Human donor eye tissue sections were obtained from the Manchester Eye Tissue repository where 5 mm biopsies of the macula region from donor eyes were frozen in OCT and undergone cryo-sectioning (10 μm) that were subsequently stored at −80 °C. Frozen tissue section slides were stained for the presence of FHR-4, collagen IV or C3/C3b using methods described previously15. Briefly, tissue sections were incubated with chilled (−20 °C) histological grade acetone:methanol (1:1, v/v; Sigma-Aldrich) for 20 s before thorough washing with PBS. Tissue sections were blocked with 0.1% (w/v) BSA, 1% (v/v) goat serum, and 0.1% (v/v) Triton X-100 in PBS for 1 h at room temperature. After washing, tissue sections were incubated with Ab combinations of either 10 μg ml−1 of anti-FHR-4 mAb (clone 150) mixed with either 1 μg ml−1 anti-Collagen IV rabbit polyclonal Ab, or 1 μg ml−1 anti-C3/C3b rabbit polyclonal antibody (catalogue no: 21337-1-AP, Proteintech Group Inc., United States), for 16 h at 4 °C. Sections were washed and biotinylated anti-mouse immunoglobulin G (IgG) (catalogue no. BA_9200, Vector laboratories Inc.) diluted 1:250 in PBS was applied for 1 h to amplify the FHR-4 signal. Slides were subsequently washed and Alexa Fluor® 647 streptavidin (catalogue no: S32357, Invitrogen) diluted 1:250 in PBS and Alexa Fluor® 488-conjugated goat anti-rabbit Ab (Invitrogen, USA) diluted 1:500 in PBS were added for 2 h at room temperature. After washing, DAPI (4′,6-diamidino-2-phenylindole) was applied as a nuclear counterstain (at 0.3 mM for 5 min) prior to mounting with medium (Vectashield; H-1400, Vector Laboratories, Peterborough, UK) and application of a coverslip.

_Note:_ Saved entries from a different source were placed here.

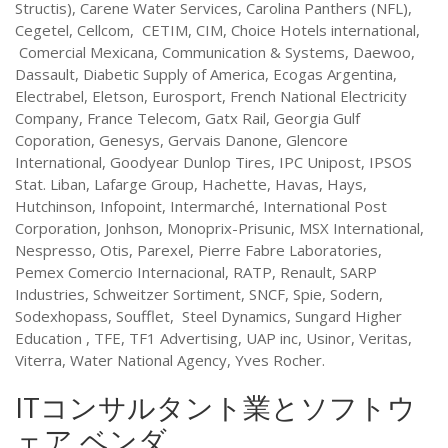
Structis), Carene Water Services, Carolina Panthers (NFL),
Cegetel, Cellcom, CETIM, CIM, Choice Hotels international,
Comercial Mexicana, Communication & Systems, Daewoo,
Dassault, Diabetic Supply of America, Ecogas Argentina,
Electrabel, Eletson, Eurosport, French National Electricity
Company, France Telecom, Gatx Rail, Georgia Gulf
Coporation, Genesys, Gervais Danone, Glencore
International, Goodyear Dunlop Tires, IPC Unipost, IPSOS
Stat. Liban, Lafarge Group, Hachette, Havas, Hays,
Hutchinson, Infopoint, Intermarché, International Post
Corporation, Jonhson, Monoprix-Prisunic, MSX International,
Nespresso, Otis, Parexel, Pierre Fabre Laboratories,
Pemex Comercio Internacional, RATP, Renault, SARP
Industries, Schweitzer Sortiment, SNCF, Spie, Sodern,
Sodexhopass, Soufflet, Steel Dynamics, Sungard Higher
Education , TFE, TF1 Advertising, UAP inc, Usinor, Veritas,
Viterra, Water National Agency, Yves Rocher.
ITコンサルタント業とソフトウ
ェア ベンダ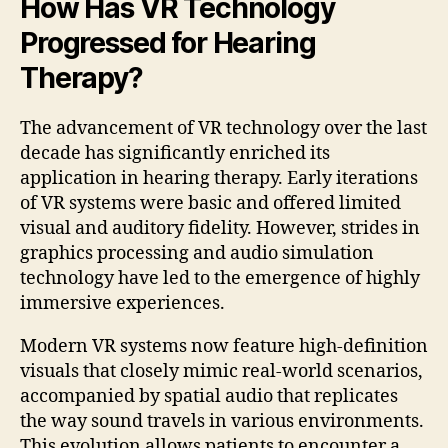
How Has VR Technology
Progressed for Hearing
Therapy?
The advancement of VR technology over the last
decade has significantly enriched its
application in hearing therapy. Early iterations
of VR systems were basic and offered limited
visual and auditory fidelity. However, strides in
graphics processing and audio simulation
technology have led to the emergence of highly
immersive experiences.
Modern VR systems now feature high-definition
visuals that closely mimic real-world scenarios,
accompanied by spatial audio that replicates
the way sound travels in various environments.
This evolution allows patients to encounter a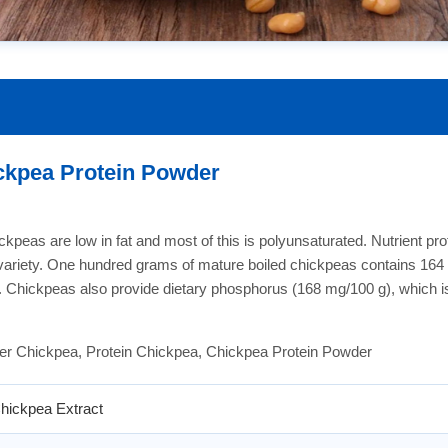
ckpea Protein Powder
kpeas are low in fat and most of this is polyunsaturated. Nutrient profi
d variety. One hundred grams of mature boiled chickpeas contains 164 c
in. Chickpeas also provide dietary phosphorus (168 mg/100 g), which 
er Chickpea, Protein Chickpea, Chickpea Protein Powder
hickpea Extract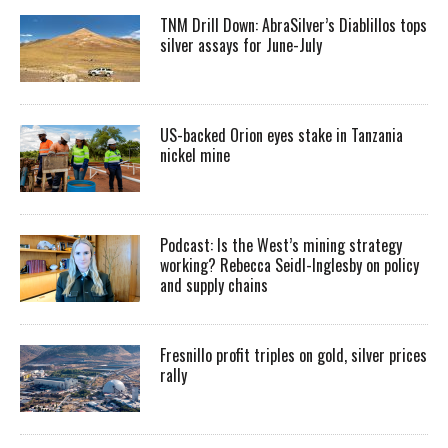
TNM Drill Down: AbraSilver’s Diablillos tops
silver assays for June-July
US-backed Orion eyes stake in Tanzania
nickel mine
Podcast: Is the West’s mining strategy
working? Rebecca Seidl-Inglesby on policy
and supply chains
Fresnillo profit triples on gold, silver prices
rally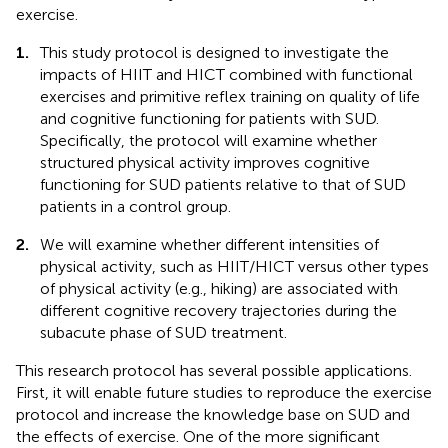
exercise.
1.
This study protocol is designed to investigate the
impacts of HIIT and HICT combined with functional
exercises and primitive reflex training on quality of life
and cognitive functioning for patients with SUD.
Specifically, the protocol will examine whether
structured physical activity improves cognitive
functioning for SUD patients relative to that of SUD
patients in a control group.
2.
We will examine whether different intensities of
physical activity, such as HIIT/HICT versus other types
of physical activity (e.g., hiking) are associated with
different cognitive recovery trajectories during the
subacute phase of SUD treatment.
This research protocol has several possible applications.
First, it will enable future studies to reproduce the exercise
protocol and increase the knowledge base on SUD and
the effects of exercise. One of the more significant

In the case of blank control sections, an identical protocol was followed, but PBS replaced the primary antibody. To test antibody specificity in immunohistochemistry, pre-adsorption experiments were performed whereby 10-fold molar excess of recombinant FHR-4 is premixed with the anti-FHR-4 mAb prior to application to the tissue sections (Supplementary Fig. 10). Further testing was performed by pre-absorbing with excess purified FHL-1 protein to ensure the anti-FHR-4 antibody did not cross-react (Supplementary Fig. 10). Furthermore, competition ELISAs were performed demonstrating the specificity of clone 150 for FHR-4 and not FH (Supplementary Fig. 11). In all cases images were collected on a Zeiss AxioImager D2 upright microscope using a ×40/0.5 EC Plan-neofluar and ×100/0.5 EC Plan-neofluar objective and captured using a Coolsnap HQ2 camera (Photometrics) through Micromanager software v1.4.23. Specific band pass filter sets for DAPI, FITC and Cy5 were used to prevent bleed through from one channel to the next. Images were then processed and analysed using Fiji ImageJ (http://imagej.net/Fiji/Download).
Surface plasmon resonance
The binding of FHR-4 to immobilized C3b was measured by surface plasmon resonance using a Biacore 3000 (GE Healthcare). The sensor surfaces were prepared by immobilizing human C3b onto the flow cells of a Biacore series S carboxymethylated dextran (CM5) sensor chip (GE Healthcare) using standard amine coupling and included blank flow cells where no C3b protein was present. Experiments were performed at 25 °C and a flow rate of 15 μl min−1 in PBS with 0.05% surfactant P20. FHR-4 was injected in triplicate at concentrations ranging from 1 to 100 μg ml−1. Samples were injected for 150 s and dissociated for another 200 s; the chip was regenerated with 1 M NaCl for 1 min and re-equilibrated into PBS with 0.05% surfactant P20 prior to the next injection. After subtraction of the blank cell value from each response value, association and dissociation rate constants were determined by global data analysis. All curves were fitted using a 1:1 Langmuir association/dissociation model (BIAevaluation 4.1; GE Healthcare).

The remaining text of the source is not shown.